-- Start of Text extract --

From Casetext: Smarter Legal Research

Laflash v. State

Court of Appeals of Texas, First District
Apr 6, 2023
No. 01-18-00600-CR (Tex. App. Apr. 6, 2023)

Opinion

01-18-00600-CR

04-06-2023

Kristian Laflash v. The State of Texas


Trial court case number: CR13693 Trial court: 355th District Court of Hood County

ORDER

Appellant Kristian Joseph Laflash ("Appellant"), with an agreed punishment recommendation from the State, pleaded guilty to the second-degree offense of indecency with a child by sexual contact, and the trial court deferred adjudication of his guilt and placed him on community supervision for eight years. The trial court certified that this was a plea-bargain case and, therefore, Appellant did not have a right to appeal, and that Appellant had waived his right to appeal. The State, alleging violations of the conditions of his community supervision, then moved to adjudicate Appellant's guilt of the charged offense. After a hearing, the trial court found three allegations true, found Appellant guilty, and assessed his punishment at confinement for eighteen years. Appellant filed the present appeal from the judgment adjudicating his guilt.

-- End of Text extract --

■ **What you are asked to do**
From the Laflash v. State order, copy out the stretch from "Appellant Kristian Joseph" through "adjudicating his guilt.".

-- Start of Data extract --

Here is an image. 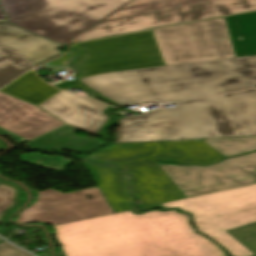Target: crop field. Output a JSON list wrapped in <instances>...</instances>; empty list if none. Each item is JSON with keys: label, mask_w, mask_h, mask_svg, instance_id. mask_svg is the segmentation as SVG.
<instances>
[{"label": "crop field", "mask_w": 256, "mask_h": 256, "mask_svg": "<svg viewBox=\"0 0 256 256\" xmlns=\"http://www.w3.org/2000/svg\"><path fill=\"white\" fill-rule=\"evenodd\" d=\"M0 17H5V15L0 10Z\"/></svg>", "instance_id": "28"}, {"label": "crop field", "mask_w": 256, "mask_h": 256, "mask_svg": "<svg viewBox=\"0 0 256 256\" xmlns=\"http://www.w3.org/2000/svg\"><path fill=\"white\" fill-rule=\"evenodd\" d=\"M227 233L256 255V223L227 231Z\"/></svg>", "instance_id": "23"}, {"label": "crop field", "mask_w": 256, "mask_h": 256, "mask_svg": "<svg viewBox=\"0 0 256 256\" xmlns=\"http://www.w3.org/2000/svg\"><path fill=\"white\" fill-rule=\"evenodd\" d=\"M114 216L142 256H182L141 215L127 211Z\"/></svg>", "instance_id": "16"}, {"label": "crop field", "mask_w": 256, "mask_h": 256, "mask_svg": "<svg viewBox=\"0 0 256 256\" xmlns=\"http://www.w3.org/2000/svg\"><path fill=\"white\" fill-rule=\"evenodd\" d=\"M203 141L224 157L256 150V137ZM158 165L186 198L256 183V153L206 167Z\"/></svg>", "instance_id": "7"}, {"label": "crop field", "mask_w": 256, "mask_h": 256, "mask_svg": "<svg viewBox=\"0 0 256 256\" xmlns=\"http://www.w3.org/2000/svg\"><path fill=\"white\" fill-rule=\"evenodd\" d=\"M37 201L22 211L19 223L40 221L51 226L113 213L97 187L63 194L39 191Z\"/></svg>", "instance_id": "11"}, {"label": "crop field", "mask_w": 256, "mask_h": 256, "mask_svg": "<svg viewBox=\"0 0 256 256\" xmlns=\"http://www.w3.org/2000/svg\"><path fill=\"white\" fill-rule=\"evenodd\" d=\"M1 184L6 185L10 188H13L15 190V194H14V203L9 206L6 210H4L1 214H0V221H3V217L4 215L10 211L11 209H13L15 206H17L19 204V197L18 194L21 191L19 187H17L16 185L9 183L7 181L1 180Z\"/></svg>", "instance_id": "26"}, {"label": "crop field", "mask_w": 256, "mask_h": 256, "mask_svg": "<svg viewBox=\"0 0 256 256\" xmlns=\"http://www.w3.org/2000/svg\"><path fill=\"white\" fill-rule=\"evenodd\" d=\"M19 156L22 163L30 164L59 173H61L64 167L71 162L56 156L50 158L35 153L19 154Z\"/></svg>", "instance_id": "22"}, {"label": "crop field", "mask_w": 256, "mask_h": 256, "mask_svg": "<svg viewBox=\"0 0 256 256\" xmlns=\"http://www.w3.org/2000/svg\"><path fill=\"white\" fill-rule=\"evenodd\" d=\"M39 107L53 114L67 125L87 131L108 140L107 129L114 118L109 115L112 107L93 99L60 91Z\"/></svg>", "instance_id": "12"}, {"label": "crop field", "mask_w": 256, "mask_h": 256, "mask_svg": "<svg viewBox=\"0 0 256 256\" xmlns=\"http://www.w3.org/2000/svg\"><path fill=\"white\" fill-rule=\"evenodd\" d=\"M54 86L59 88V89H62L64 87H67L69 89L76 88L74 80L73 81H69V82L60 83V84H57V85H54Z\"/></svg>", "instance_id": "27"}, {"label": "crop field", "mask_w": 256, "mask_h": 256, "mask_svg": "<svg viewBox=\"0 0 256 256\" xmlns=\"http://www.w3.org/2000/svg\"><path fill=\"white\" fill-rule=\"evenodd\" d=\"M74 130L64 126L43 137L40 136L41 138L28 142L27 145L30 148L42 150L65 149L70 152H85L103 144V142L95 138L75 135L73 133Z\"/></svg>", "instance_id": "17"}, {"label": "crop field", "mask_w": 256, "mask_h": 256, "mask_svg": "<svg viewBox=\"0 0 256 256\" xmlns=\"http://www.w3.org/2000/svg\"><path fill=\"white\" fill-rule=\"evenodd\" d=\"M54 228L65 256H141L113 214Z\"/></svg>", "instance_id": "10"}, {"label": "crop field", "mask_w": 256, "mask_h": 256, "mask_svg": "<svg viewBox=\"0 0 256 256\" xmlns=\"http://www.w3.org/2000/svg\"><path fill=\"white\" fill-rule=\"evenodd\" d=\"M81 161L108 203L131 198L127 193L126 175L120 170L112 165H98L83 159ZM113 178L120 183L114 184L111 180Z\"/></svg>", "instance_id": "18"}, {"label": "crop field", "mask_w": 256, "mask_h": 256, "mask_svg": "<svg viewBox=\"0 0 256 256\" xmlns=\"http://www.w3.org/2000/svg\"><path fill=\"white\" fill-rule=\"evenodd\" d=\"M1 91L36 105L59 92L42 82L33 71L28 72Z\"/></svg>", "instance_id": "20"}, {"label": "crop field", "mask_w": 256, "mask_h": 256, "mask_svg": "<svg viewBox=\"0 0 256 256\" xmlns=\"http://www.w3.org/2000/svg\"><path fill=\"white\" fill-rule=\"evenodd\" d=\"M0 44L25 57L34 67L64 53L57 50L62 45L26 32L7 21L0 22Z\"/></svg>", "instance_id": "15"}, {"label": "crop field", "mask_w": 256, "mask_h": 256, "mask_svg": "<svg viewBox=\"0 0 256 256\" xmlns=\"http://www.w3.org/2000/svg\"><path fill=\"white\" fill-rule=\"evenodd\" d=\"M62 125L41 109L0 93V133L17 145Z\"/></svg>", "instance_id": "13"}, {"label": "crop field", "mask_w": 256, "mask_h": 256, "mask_svg": "<svg viewBox=\"0 0 256 256\" xmlns=\"http://www.w3.org/2000/svg\"><path fill=\"white\" fill-rule=\"evenodd\" d=\"M192 213L198 232L220 243L231 256H255L225 231L256 222V184L161 204Z\"/></svg>", "instance_id": "6"}, {"label": "crop field", "mask_w": 256, "mask_h": 256, "mask_svg": "<svg viewBox=\"0 0 256 256\" xmlns=\"http://www.w3.org/2000/svg\"><path fill=\"white\" fill-rule=\"evenodd\" d=\"M3 146H5V145L0 142V148L3 147Z\"/></svg>", "instance_id": "29"}, {"label": "crop field", "mask_w": 256, "mask_h": 256, "mask_svg": "<svg viewBox=\"0 0 256 256\" xmlns=\"http://www.w3.org/2000/svg\"><path fill=\"white\" fill-rule=\"evenodd\" d=\"M141 215L183 256H226L215 243L194 233L185 214L155 210Z\"/></svg>", "instance_id": "14"}, {"label": "crop field", "mask_w": 256, "mask_h": 256, "mask_svg": "<svg viewBox=\"0 0 256 256\" xmlns=\"http://www.w3.org/2000/svg\"><path fill=\"white\" fill-rule=\"evenodd\" d=\"M219 153L200 139L116 144L87 157L90 161L114 163L130 175L131 194L142 210L160 207V203L184 199L155 162L210 164L222 159Z\"/></svg>", "instance_id": "3"}, {"label": "crop field", "mask_w": 256, "mask_h": 256, "mask_svg": "<svg viewBox=\"0 0 256 256\" xmlns=\"http://www.w3.org/2000/svg\"><path fill=\"white\" fill-rule=\"evenodd\" d=\"M14 190L0 184V213L13 202Z\"/></svg>", "instance_id": "24"}, {"label": "crop field", "mask_w": 256, "mask_h": 256, "mask_svg": "<svg viewBox=\"0 0 256 256\" xmlns=\"http://www.w3.org/2000/svg\"><path fill=\"white\" fill-rule=\"evenodd\" d=\"M237 57L256 55V12L226 17Z\"/></svg>", "instance_id": "19"}, {"label": "crop field", "mask_w": 256, "mask_h": 256, "mask_svg": "<svg viewBox=\"0 0 256 256\" xmlns=\"http://www.w3.org/2000/svg\"><path fill=\"white\" fill-rule=\"evenodd\" d=\"M116 143L256 136V90L180 102L120 119Z\"/></svg>", "instance_id": "2"}, {"label": "crop field", "mask_w": 256, "mask_h": 256, "mask_svg": "<svg viewBox=\"0 0 256 256\" xmlns=\"http://www.w3.org/2000/svg\"><path fill=\"white\" fill-rule=\"evenodd\" d=\"M132 0H0L8 20L66 44Z\"/></svg>", "instance_id": "5"}, {"label": "crop field", "mask_w": 256, "mask_h": 256, "mask_svg": "<svg viewBox=\"0 0 256 256\" xmlns=\"http://www.w3.org/2000/svg\"><path fill=\"white\" fill-rule=\"evenodd\" d=\"M77 81L118 106L172 103L256 88V56L119 71Z\"/></svg>", "instance_id": "1"}, {"label": "crop field", "mask_w": 256, "mask_h": 256, "mask_svg": "<svg viewBox=\"0 0 256 256\" xmlns=\"http://www.w3.org/2000/svg\"><path fill=\"white\" fill-rule=\"evenodd\" d=\"M31 69L30 64L16 53L0 47V87Z\"/></svg>", "instance_id": "21"}, {"label": "crop field", "mask_w": 256, "mask_h": 256, "mask_svg": "<svg viewBox=\"0 0 256 256\" xmlns=\"http://www.w3.org/2000/svg\"><path fill=\"white\" fill-rule=\"evenodd\" d=\"M152 32L164 65L235 57L224 18Z\"/></svg>", "instance_id": "8"}, {"label": "crop field", "mask_w": 256, "mask_h": 256, "mask_svg": "<svg viewBox=\"0 0 256 256\" xmlns=\"http://www.w3.org/2000/svg\"><path fill=\"white\" fill-rule=\"evenodd\" d=\"M77 79L119 70L164 66L152 32L78 43Z\"/></svg>", "instance_id": "9"}, {"label": "crop field", "mask_w": 256, "mask_h": 256, "mask_svg": "<svg viewBox=\"0 0 256 256\" xmlns=\"http://www.w3.org/2000/svg\"><path fill=\"white\" fill-rule=\"evenodd\" d=\"M0 256H31V255L4 242V243H0Z\"/></svg>", "instance_id": "25"}, {"label": "crop field", "mask_w": 256, "mask_h": 256, "mask_svg": "<svg viewBox=\"0 0 256 256\" xmlns=\"http://www.w3.org/2000/svg\"><path fill=\"white\" fill-rule=\"evenodd\" d=\"M256 10V0H134L72 42Z\"/></svg>", "instance_id": "4"}]
</instances>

-- End of Data extract --

■ **The completed task**
Appellant Kristian Joseph Laflash ("Appellant"), with an agreed punishment recommendation from the State, pleaded guilty to the second-degree offense of indecency with a child by sexual contact, and the trial court deferred adjudication of his guilt and placed him on community supervision for eight years. The trial court certified that this was a plea-bargain case and, therefore, Appellant did not have a right to appeal, and that Appellant had waived his right to appeal. The State, alleging violations of the conditions of his community supervision, then moved to adjudicate Appellant's guilt of the charged offense. After a hearing, the trial court found three allegations true, found Appellant guilty, and assessed his punishment at confinement for eighteen years. Appellant filed the present appeal from the judgment adjudicating his guilt.